Roth had no hesitation in outfitting Pete. The Concho cattlemen traded at his store. He had extended credit to many a rider whom he trusted less than he did Pete. Moreover, he was fond of the boy and wanted to see him placed where he could better himself. "I've got you on the books for a hundred and twenty," he told Pete, and Pete felt very proud and important. "Now, if I could borrow a hoss for a spell, I'd jest fork him and ride over to see Bailey," he asserted. "I sure can't pack this outfit over there."
Roth grinned. "Well, we might as well let the tail go with the hide. There's old Rowdy. He ain't much of a horse, but he's got three good legs yet. He starched a little forward, but he'll make the trip over and back. You can take him."
"Honest?"
"Go ahead."
Pete tingled with joyful anticipation as he strode from the store, his new rope in his hand. He would rope that cayuse and just about burn the ground for the Concho! Maybe he wouldn't make young Andy White sit up! The Ridin' Kid from Powder River was walking on air when—
"Thought you was goin' over to see Montoya!" he challenged as he saw the Mexican youth, whom he had tentatively hired, sitting placidly on the store veranda, employed solely in gazing at the road as though it were a most interesting spectacle. "Oh, mañana," drawled the Mexican.
"Mañana, nothin'!" volleyed Pete. "You're goin' now! Git a-movin'—if you have to take your hands and lift your doggone feet off the ground. Git a-goin'!"
"Oh, maybe I go mañana."
"You're dreamin', hombre." Pete was desperate. Again he saw his chance of an immediate job go glimmering down the vague vistas of many to-morrows.
"See here! What kind of a guy are you, anyhow? I come in here yesterday and offered you a job and you promised you'd git to work right away. You—"
"It was to-day you speak of Montoya," corrected the Mexican.
"You're dreamin'," reiterated Pete. "It was yesterday you said you would go mañana. Well, it's to-morrow, ain't it? You been asleep an' don't know it."

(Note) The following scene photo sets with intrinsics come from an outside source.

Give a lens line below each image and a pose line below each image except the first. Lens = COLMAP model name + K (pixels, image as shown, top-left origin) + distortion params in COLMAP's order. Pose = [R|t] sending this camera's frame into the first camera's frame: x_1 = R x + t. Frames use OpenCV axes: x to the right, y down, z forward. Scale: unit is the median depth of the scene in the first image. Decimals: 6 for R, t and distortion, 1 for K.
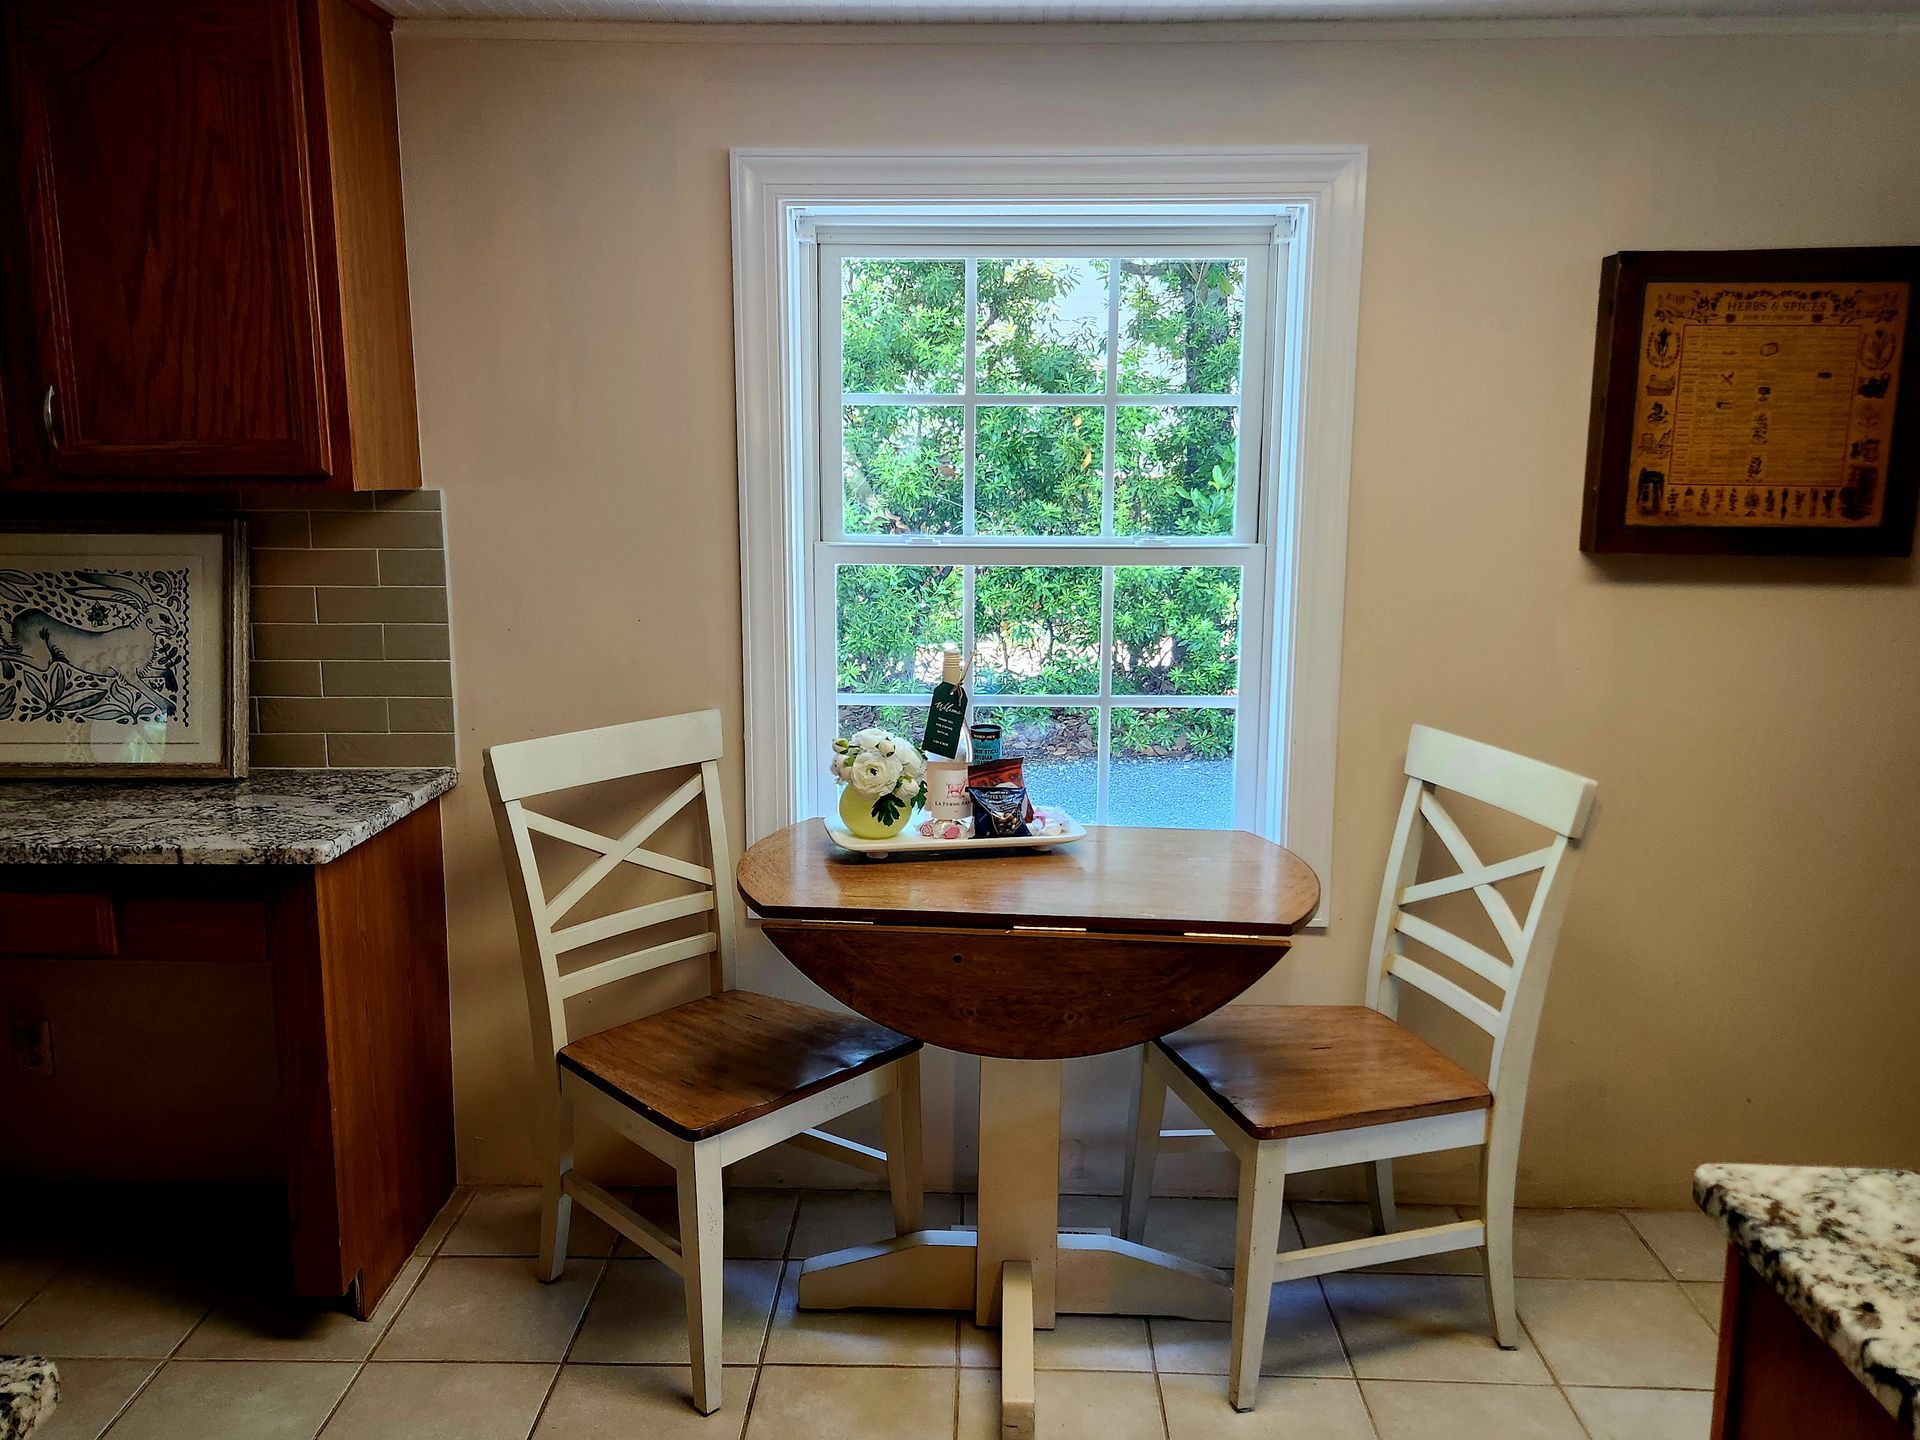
lens RADIAL K [[1585.7, 0, 932.5], [0, 1585.7, 733.3], [0, 0, 1]] dist [0.057516, -0.008726]
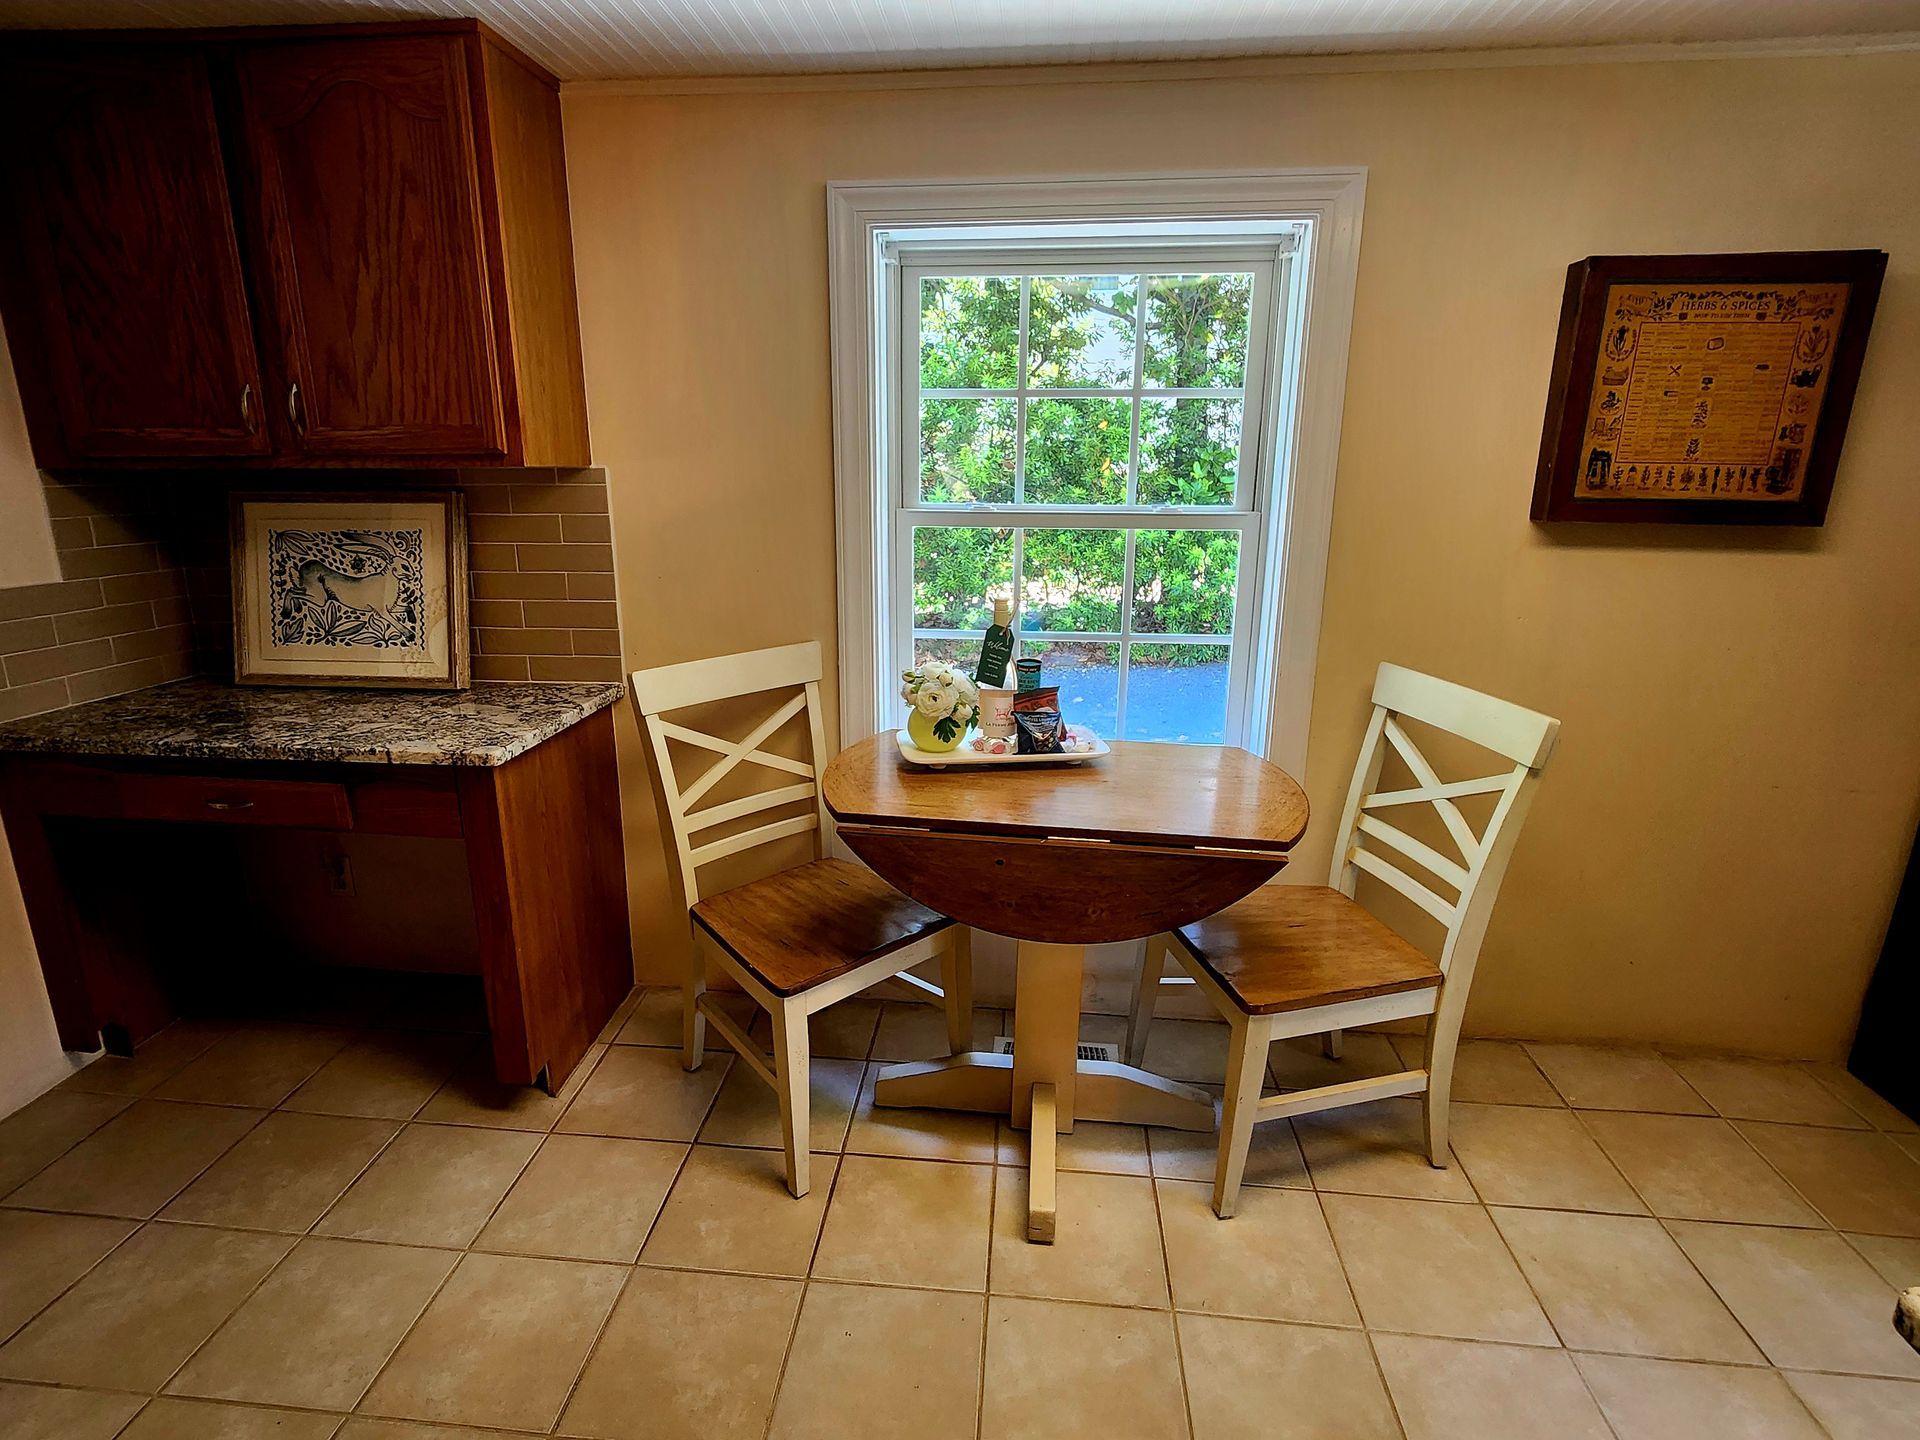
lens RADIAL K [[979.1, 0, 923.8], [0, 979.1, 716.7], [0, 0, 1]] dist [0.000471, 0.001660]
pose [[0.996993, 0.018986, -0.075134, 0.010465], [-0.012842, 0.996596, 0.081429, -0.021712], [0.076424, -0.080219, 0.993843, 0.237019]]
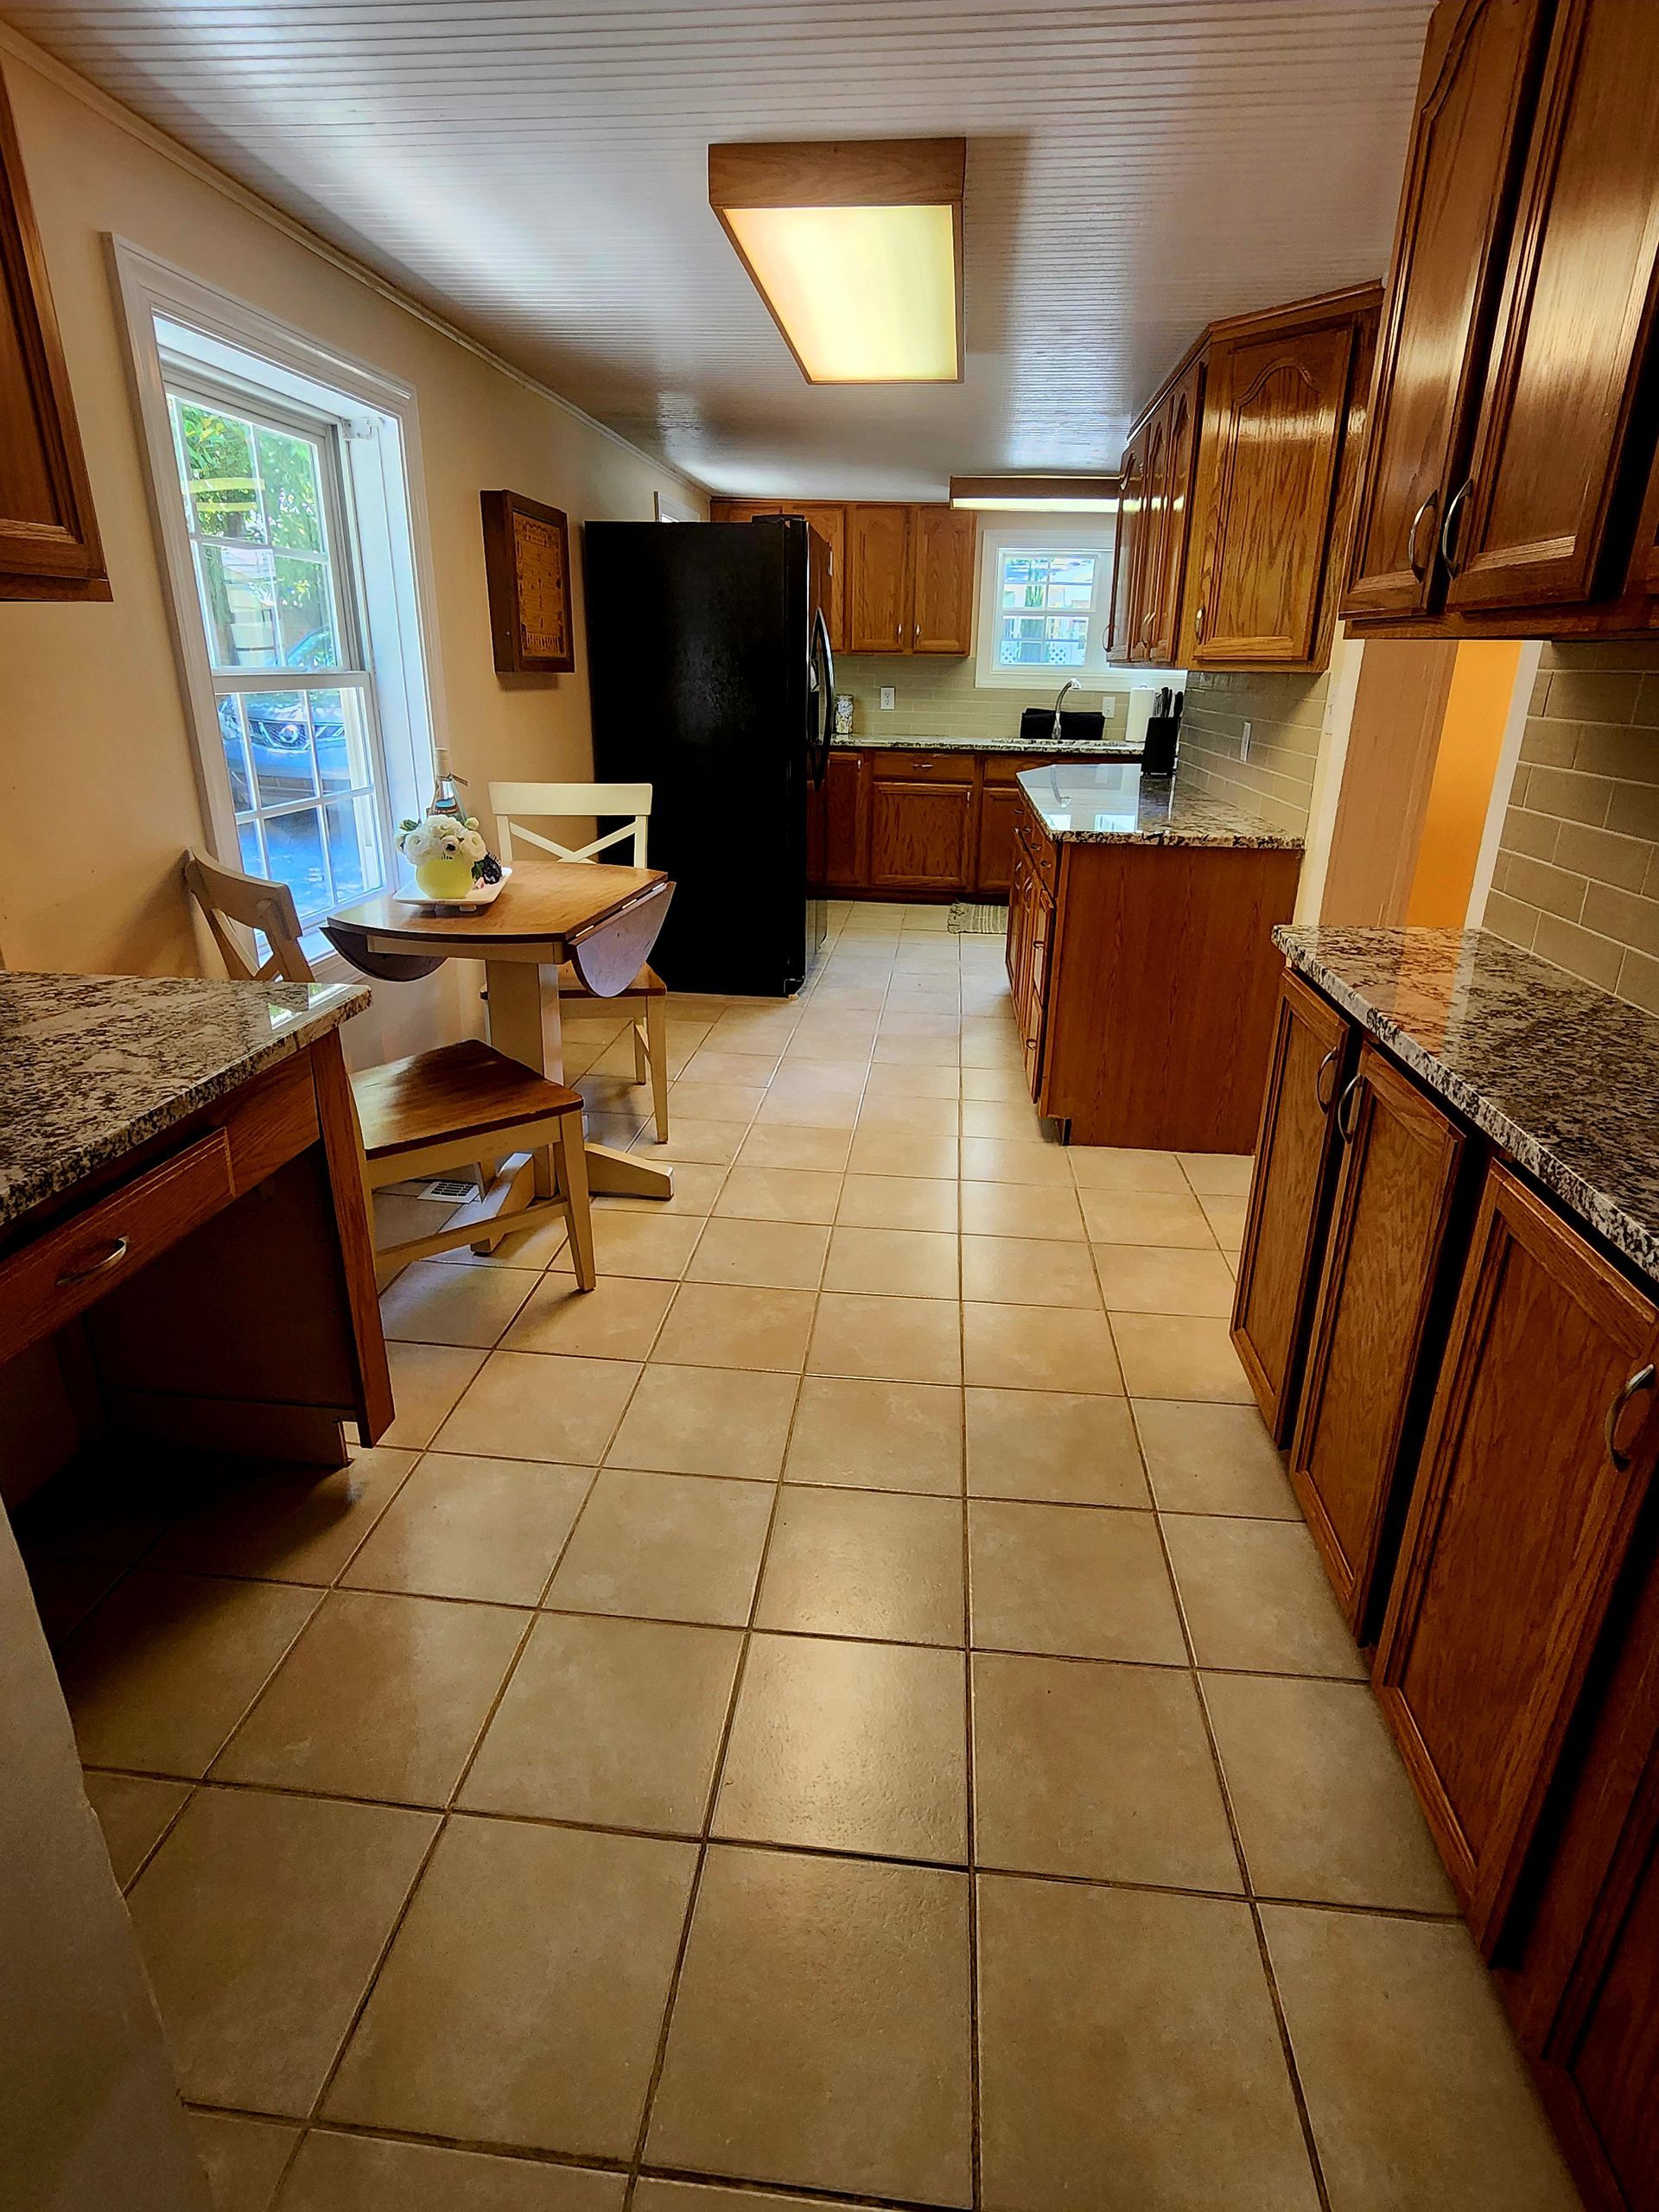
lens RADIAL K [[1128.0, 0, 831.2], [0, 1128.0, 1095.7], [0, 0, 1]] dist [0.000471, 0.001660]
pose [[0.069877, -0.357854, 0.931159, -0.925487], [0.165986, 0.924599, 0.342877, -0.052377], [-0.983649, 0.130600, 0.124007, 0.576266]]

An expression of childish wonder crossed the Mexican youth's stolid face. Of a certainty it was but this very morning that Montoya's boy had spoken to him! Or was it yesterday morning? Montoya's boy had said it was yesterday morning. It must be so. The youth rose and gazed about him. Pete stood aggressively potent, frowning down on the other's hesitation.
"I go," said the Mexican.
Pete heaved a sigh of relief. "A fella's got to know how to handle 'em," he told the immediate vicinity. And because Pete knew something about "handlin' 'em," he did not at once go for the horse, but stood staring after the Mexican, who had paused to glance back. Pete waved his hand in a gesture which meant, "Keep goin'." The Mexican youth kept going.
"I ain't wishin' old José any hard luck," muttered Pete, "but I said I'd send a boy—and that there walkin' dream looks like one, anyhow. 'Oh, mañana!'" he snorted. "Mexicans is mostly figurin' out to-day what they 're goin' to do to-morrow, and they never git through figurin'. I dunno who my father and mother was, but I know one thing—they wa'n't Mexicans."